» EXTRAIT DE PAGE:
=======
Les phénomènes extérieurs les plus divers apparaissent à nos yeux : les étoiles brillent dans l'espace; ici les montagnes, les plantes, les bêtes; là, le monde des minéraux; enfin l'homme, et tout ce que nous observons en lui. Mais quand nous nous demandons d'où viennent ces faits matériels, il faut bien nous dire qu'ils viennent du monde spirituel. Ce monde physique repose sur l'esprit. Si nous remontons à la forme originelle de l'esprit, dont toute apparence sensible est née, nous y voyons « le fondement de toute vie » ce qu'on appelle dans l'ésotérisme chrétien le principe du Père. Toute créature repose sur ce principe divin du Père. C'est lui que recouvre le voile de l'illusion. Au lieu du mirage des sens, l'homme devrait voir en toutes le choses qui l'entourent ce principe du Père divin. Car toute chose et lui-même en font partie; mais ce principe ne se montre pas sous sa véritable forme. C'est parce que l'homme a souffert une diminution de ces facultés dont nous avons parlé qu'une erreur recouvre ce principe du Père.

Qu'y a-t-il au fond de cette grande illusion ? - Parmi tout ce que nous voyons, un fait est essentiel : la mort. Les choses physiques qui s'offrent à nos sens sont en réalité l'élément spirituel du Père divin qu'elles expriment. Si la mort s'est introduite dans la trame du monde sensible, c'est qu'eIle s'apparente pour nous à ce principe du Père. Du fait que l'homme a passé par l'évolution que nous connaissons, le principe du Père divin s'est recouvert de nombreux voiles, - et finalement du voile de la mort. Que doit donc rechercher l'homme ? le Père, le Père de l'univers ; il doit de même pouvoir se dire : la mort, c'est le Père ! Pourquoi donc une image faussée du Père nous apparaît-elle défigurée au point de nous apparaître sous les traits trompeurs de la mort ? - Parce qu'Ahrimane-Lucifer sont mêlés à notre vie. Pour que l'homme puisse être ramené de l'idée fausse qu'il se faisait de la mort jusqu'à une vue exacte, il fallait que quelque chose se passât. ll fallait qu'il fût instruit des véritables faits !

Ce qui devait se passer, c'est un événement qui mette sous ses yeux la véritable image de la mort.

Et ce fut la mission du Christ sur terre, de rendre à la mort son vrai visage.

La mort était le résultat des influences de Lucifer-Ahrimane dans l'humanité. Que devait donc faire celui qui voulait bannir du monde cette fausse image de la mort ?

Affranchir les hommes de ce qui en était la cause, Lucifer-Ahrimane. Mais cela, aucun être terrestre ne pouvait l'accomplir. Au cours de l'évolution, un être terrestre peut bien effacer les effets que lui-même a produits. Mais seul un être qui n'avait pas encore vécu sur terre au moment où Lucifer-Ahrimane y pénétrèrent pouvait faire échec à leur influence.
=======
» CONSIGNES:
A – Indiquez si chacune de ces affirmations concorde avec le texte sur le principe du Père, en répondant par oui ou non et en citant les mots décisifs du texte.
(i) Le monde physique repose sur l'esprit.
(ii) Un être terrestre pouvait affranchir les hommes de Lucifer-Ahrimane.
(iii) Le principe du Père se montre sous sa véritable forme.
B – Répondez, s'il vous plaît, à ces questions à partir du texte sur le principe du Père.
(i) Comment l'ésotérisme chrétien appelle-t-il « le fondement de toute vie » ?
(ii) De quel voile le principe du Père divin s'est-il finalement recouvert ?
(iii) Quelle fut la mission du Christ sur terre ?
C – Poursuivez le texte sur le principe du Père après sa dernière phrase.
On peut se passer de la liste qui suit.

» DONNÉES PRÉSENTÉES:
=======
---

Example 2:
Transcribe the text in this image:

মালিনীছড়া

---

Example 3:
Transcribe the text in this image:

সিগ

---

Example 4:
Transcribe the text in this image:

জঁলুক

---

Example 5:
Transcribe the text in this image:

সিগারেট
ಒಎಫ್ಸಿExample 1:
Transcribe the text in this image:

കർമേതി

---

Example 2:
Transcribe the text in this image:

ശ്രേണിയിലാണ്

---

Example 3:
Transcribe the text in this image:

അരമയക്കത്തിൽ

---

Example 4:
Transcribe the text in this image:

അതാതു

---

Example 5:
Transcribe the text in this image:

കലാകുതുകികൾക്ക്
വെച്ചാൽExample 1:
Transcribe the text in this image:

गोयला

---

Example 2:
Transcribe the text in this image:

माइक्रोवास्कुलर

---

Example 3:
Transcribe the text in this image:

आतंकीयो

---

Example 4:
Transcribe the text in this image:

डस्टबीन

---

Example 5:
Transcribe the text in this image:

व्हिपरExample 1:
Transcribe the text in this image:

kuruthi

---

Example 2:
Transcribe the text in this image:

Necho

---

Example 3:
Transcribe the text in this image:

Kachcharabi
=======
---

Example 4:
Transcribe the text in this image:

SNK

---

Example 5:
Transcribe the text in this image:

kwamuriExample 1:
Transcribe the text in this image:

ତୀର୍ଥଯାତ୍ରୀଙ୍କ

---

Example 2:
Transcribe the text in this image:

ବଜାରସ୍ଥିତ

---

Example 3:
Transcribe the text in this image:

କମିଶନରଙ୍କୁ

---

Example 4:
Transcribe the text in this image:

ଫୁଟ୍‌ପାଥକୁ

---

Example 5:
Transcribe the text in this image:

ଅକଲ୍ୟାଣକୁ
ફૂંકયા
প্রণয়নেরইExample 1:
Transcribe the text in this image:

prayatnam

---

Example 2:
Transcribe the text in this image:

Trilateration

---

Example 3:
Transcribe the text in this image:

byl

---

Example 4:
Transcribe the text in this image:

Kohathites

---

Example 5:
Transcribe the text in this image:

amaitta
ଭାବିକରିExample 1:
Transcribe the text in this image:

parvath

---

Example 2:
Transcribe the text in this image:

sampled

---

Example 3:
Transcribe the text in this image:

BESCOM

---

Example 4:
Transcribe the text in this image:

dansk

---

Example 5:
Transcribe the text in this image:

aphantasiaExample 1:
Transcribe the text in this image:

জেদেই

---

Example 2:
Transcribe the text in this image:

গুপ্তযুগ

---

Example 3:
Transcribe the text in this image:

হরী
=======
» RÉSULTATS:
A –
(i) Oui : « Ce monde physique repose sur l'esprit. »
(ii) Non : « Mais cela, aucun être terrestre ne pouvait l'accomplir. »
(iii) Non : « mais ce principe ne se montre pas sous sa véritable forme. »

B –
(i) Le principe du Père.
(ii) Du voile de la mort.
(iii) Rendre à la mort son vrai visage.

C –
C'est alors au moment où la chose devait se faire, que l'être qui seul pouvait émousser l'action de Lucifer et d'Ahrimane, descendit sur terre, rejetant ainsi la cause qui avait introduit la mort dans le monde. Il fallait que cet être n'eût jamais eu de rapport avec quelque cause de mort que ce fût, en d'autres termes, avec tout ce qui avait créé le péché dans l'homme, le mal. Car, si la mort avait frappé un être soumis à l'influence de Lucifer-Ahrimane, elle aurait eu une raison d'être; et seule une mort sans cause acceptée par un être sans faute, une mort absolument innocente, pouvait être l'antidote de toute mort dans le péché.

C'est pourquoi un innocent a dû souffrir la mort, l'épouser, la subir. ll apporta par là à la vie humaine les forces qui font progressivement apparaître dans l'homme une véritable connaissance de la mort sous son vrai jour. Cette connaissance révèle que la mort, sous son aspect sensible, n'est pas la vérité, mais qu'elle existe au profit de la vie dans le monde spirituel; la mort du Christ pose les possibilités de la vie dans le monde spirituel.

Nous venons de voir que la Science spirituelle nourrit l'esprît. Mais cette nourriture n'est encore que peu de chose; elle augmentera toujours plus dans les incarnations suivantes. Il y a à cela toutefois une condition nécessaire que nous allons étudier maintenant.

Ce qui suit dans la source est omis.